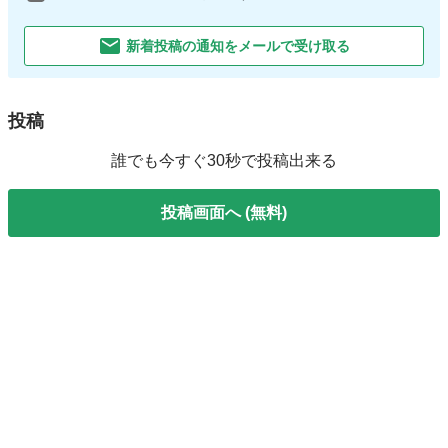
新着投稿の通知をメールで受け取る
投稿
誰でも今すぐ30秒で投稿出来る
投稿画面へ (無料)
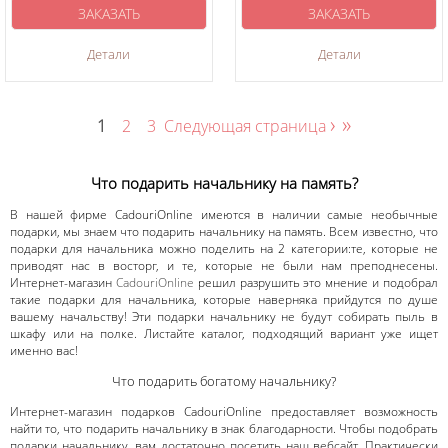
ЗАКАЗАТЬ
ЗАКАЗАТЬ
Детали
Детали
›
»
1
2
3
Следующая страница
Что подарить начальнику на память?
В нашей фирме CadouriOnline имеются в наличии самые необычные
подарки, мы знаем что подарить начальнику на память. Всем известно, что
подарки для начальника можно поделить на 2 категории:те, которые не
приводят нас в восторг, и те, которые не были нам преподнесены.
Интернет-магазин
CadouriOnline
решил разрушить это мнение и подобрал
такие подарки для начальника, которые наверняка прийдутся по душе
вашему начальству! Эти подарки начальнику не будут собирать пыль в
шкафу или на полке. Листайте каталог, подходящий вариант уже ищет
именно вас!
Что подарить богатому начальнику?
Интернет-магазин подарков CadouriOnline предоставляет возможность
найти то, что подарить начальнику в знак благодарности. Чтобы подобрать
подарки начальнику, вам достаточно посетить наш вебсайт. Практически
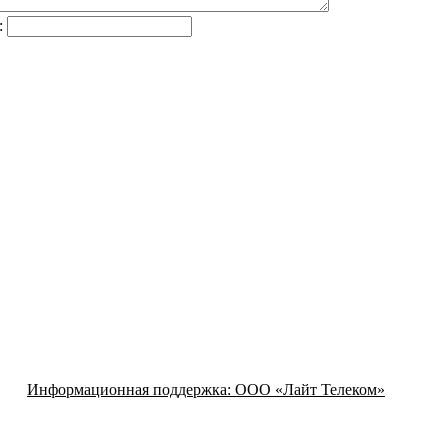
:
Информационная поддержка:
ООО «Лайт Телеком»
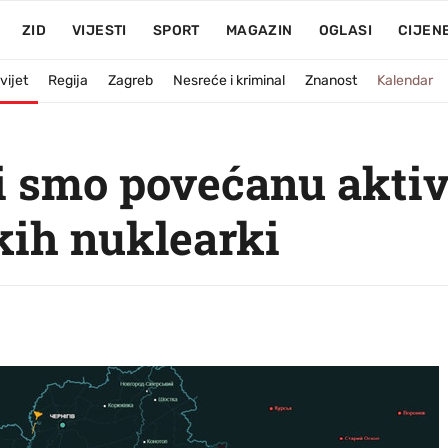
ZID
VIJESTI
SPORT
MAGAZIN
OGLASI
CIJEN
vijet
Regija
Zagreb
Nesreće i kriminal
Znanost
Kalendar
li smo povećanu akti
kih nuklearki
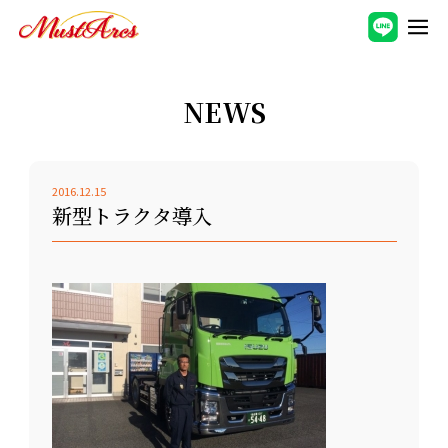
NEWS
2016.12.15
新型トラクタ導入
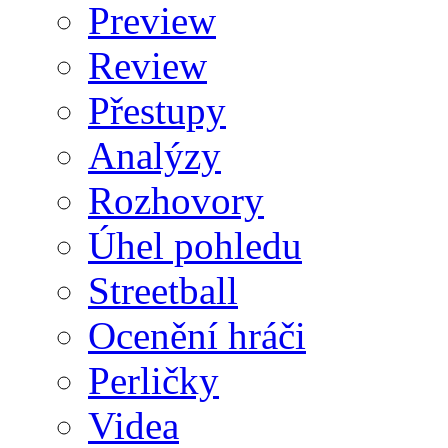
Preview
Review
Přestupy
Analýzy
Rozhovory
Úhel pohledu
Streetball
Ocenění hráči
Perličky
Videa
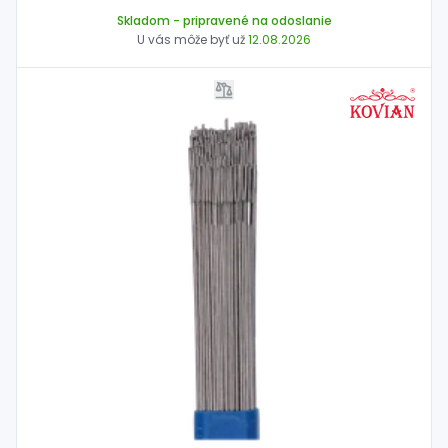
Skladom
- pripravené na odoslanie
U vás môže byť už
12.08.2026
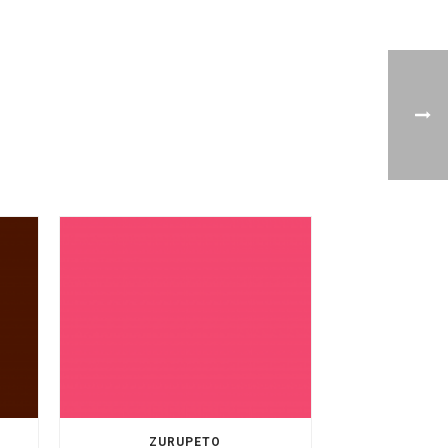
ZURUPETO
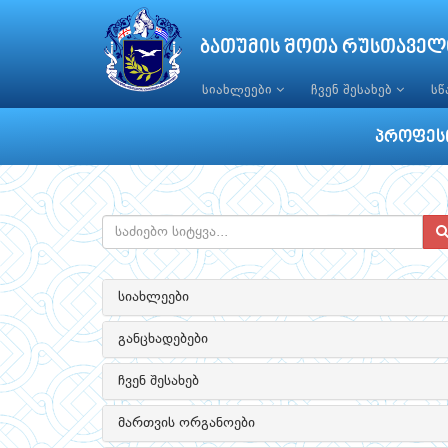
ბათუმის შოთა რუსთაველ
სიახლეები
ჩვენ შესახებ
ს
პროფესი
სიახლეები
განცხადებები
ჩვენ შესახებ
მართვის ორგანოები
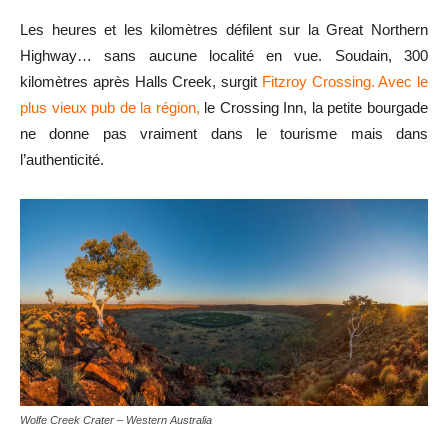
Les heures et les kilomètres défilent sur la Great Northern
Highway… sans aucune localité en vue. Soudain, 300
kilomètres après Halls Creek, surgit
Fitzroy Crossing. Avec le
plus vieux pub de la région,
le Crossing Inn, la petite bourgade
ne donne pas vraiment dans le tourisme mais dans
l’authenticité.
Wolfe Creek Crater – Western Australia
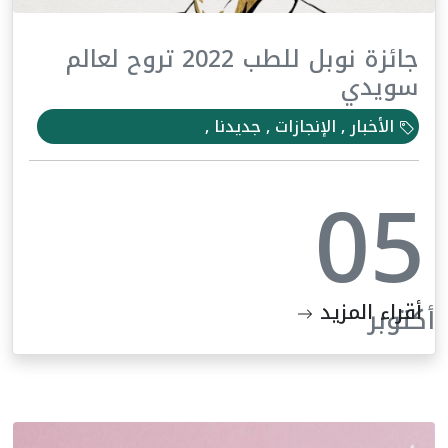
جائزة نوبل للطب 2022 تروح لعالم
سويدي
الأخبار , الإنجازات , جديدنا ,
05
أقراء المزيد
أكتوبر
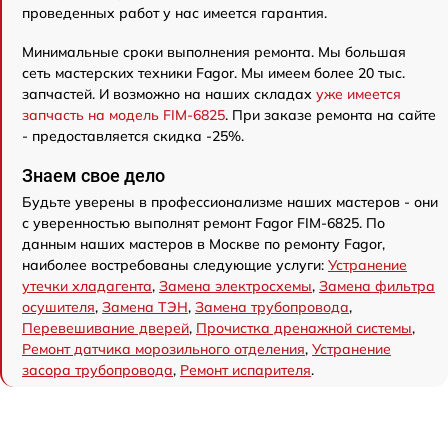
проведенных работ у нас имеется гарантия.
Минимальные сроки выполнения ремонта. Мы большая
сеть мастерских техники Fagor. Мы имеем более 20 тыс.
запчастей. И возможно на наших складах
уже имеется
запчасть на модель FIM-6825
. При заказе ремонта на сайте
- предоставляется скидка -25%.
Знаем свое дело
Будьте уверены в профессионализме наших мастеров - они
с уверенностью выполнят ремонт Fagor FIM-6825. По
данным наших мастеров в Москве по ремонту Fagor,
наиболее востребованы следующие услуги:
Устранение
утечки хладагента
,
Замена электросхемы
,
Замена фильтра
осушителя
,
Замена ТЭН
,
Замена трубопровода
,
Перевешивание дверей
,
Прочистка дренажной системы
,
Ремонт датчика морозильного отделения
,
Устранение
засора трубопровода
,
Ремонт испарителя
.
-----
INSTRUCTIONS FOR THE TASK
Work out how many lines in the material above include the word "начальнику", and write down that number alone.

COMPLETED TASK
6